Data Focused Architecture

Data Focused Architecture (DFA) is a software architecture that prioritises the flow of data through the system. It is best suited for systems whose main purpose is to ingest, process and output data, especially for systems that process data in near real-time. All components in the DFA are defined by their position in the pipelines and their role in the processing of data.

Main Principles

System architecture is always about choosing some features and priorities at the expense of all others. With DFA we optimise for the following:

  • Clear intake and output boundaries (isolation from external influences).
  • Linear data flow.
  • Clearly defined expectations of correctness.
  • Clearly defined units of data.
  • Traceability.
  • Latency from one end of the system to the other.

Architecture Components

DFA architecture design. Data flows from top to bottom and never the other way around, enforcing linearity of data flow.

Data Sources

The DFA architecture always starts with data sources feeding into the ingestion boundary. Data source components are usually separate components that stand between the actual external data source and the ingestion boundary. They have a threefold task:

  • Transform data into the system-internal standardised representation.
  • Add traceability metadata.
  • Assure correctness to parsing from the external source.

These sources should be as simple as possible while achieving the three goals mentioned above. When developing them, remember that their task is not to achieve the correctness to the objective truth, but only the correctness of parsing from the source. This means that if an external source sends bad data, data source components should process it and pass it on indiscriminately.

Ingestion Boundary

Ingestion boundary is usually a form of API that can receive data based on its type. While we should protect the ingestion boundary from unauthorised ingestion of data, the API itself should not discriminate by source, but by type. So if two data sources deliver the same type of data, they send it to the same endpoint at the ingestion boundary. The ingestion boundary should also not be dependent on the existence of a particular data source to protect the system from failures and similar problems with third-party data sources.

Verification Components

Verification components consume data at the endpoints of the ingestion boundary. As a rule, there should be one verification component per data type. Verification components have the following tasks:

  • De-duplication of data points. Remember to also change the metadata to show multiple sources for the same data point.
  • Discard clearly invalid data points, such as outliers, out-of-range values and data points with missing properties.
  • Include a reliability score in the metadata for data points that are passed to the merge component.
  • Carry out filtering and smoothing if necessary.

Data Merge

Data merge component is the critical centre point of the DFA system and should be designed with redundancy and high availability in mind. It takes data from all verification components and merges them into a single picture of real-time reality. Data merge plays the following tasks:

  • Ensures correctness with respect to reality.
  • Stores data for post-processing and retrieval.
  • Holds state.

Live Data

Optional component for systems where correctness to reality and representational correctness aren't the same. If for example the API offers 3 different levels of subscription with each of them receiving more data, we could design 3 live data components, each of them filtering for correct tier.
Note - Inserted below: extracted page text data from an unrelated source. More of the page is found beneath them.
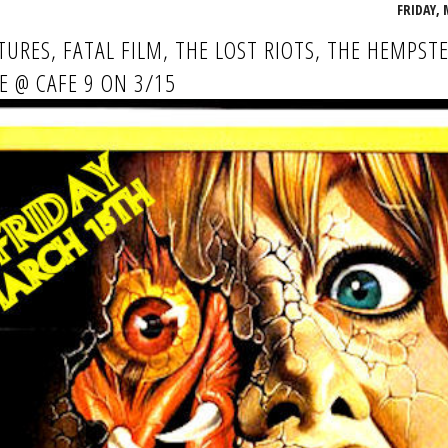
FRIDAY, 
TURES, FATAL FILM, THE LOST RIOTS, THE HEMPSTE
KE @ CAFE 9 ON 3/15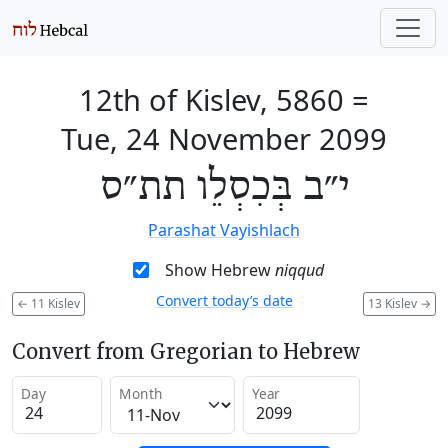
12th of Kislev, 5860
=
Tue, 24 November 2099
י״ב בְּכִסְלֵו תת״ס
Parashat Vayishlach
Show Hebrew
niqqud
Convert today’s date
←
11 Kislev
13 Kislev
→
Convert from Gregorian to Hebrew
Day
Month
Year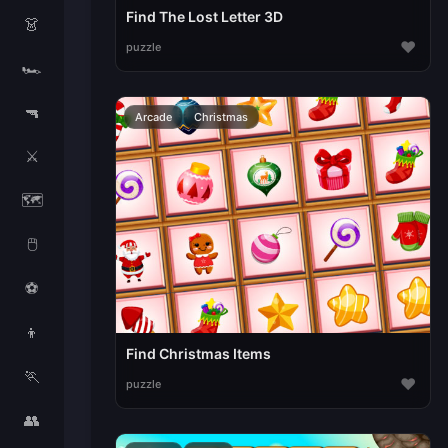
Find The Lost Letter 3D
👗
♥
puzzle
🏎️
🔫
Arcade
Christmas
⚔️
🗺️
🖱️
⚽
👦
Find Christmas Items
🏃
♥
puzzle
👥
Historical (Sideline) Components

Optional component for systems where correctness in respect to reality and representational correctness aren't the same thing. For example, if the API offers 3 different subscription levels, each receiving more data, we could design 3 live data components, each filtering for the correct tier. This assures everyone gets the data they are supposed to get

Output Boundary

Outbound boundary is a standardised API for our system. It is the place where all consumers, such as websites, mobile applications and third-party consumers, receive the data from our system. One of its main goals is to protect the system from consumer issues, such as malicious or erroneous requests, high load and outages.

Consumers

The consumers are the final output of the DFA system. They convert data from the standardised form used throughout the DFA system into a form that end users can use. If required, they can also convert SI units, UTC timestamps and similar standards used in technical systems.

Conclusion

DFA ensures linearity of data flow, traceability of data through the system and clear assumptions of correctness at every step of the way. Thanks to these features, we can avoid duplicate data checks and circular data flows and ensure that we can quickly track down any data-related problem in the system. The system is also isolated from its sources and consumers.
The main costs of this approach arise from the increased data flow due to metadata and standardised data units, the reliability requirements of the components, especially data merge and the relatively large number of moving parts, with most components performing only a small number of limited functions.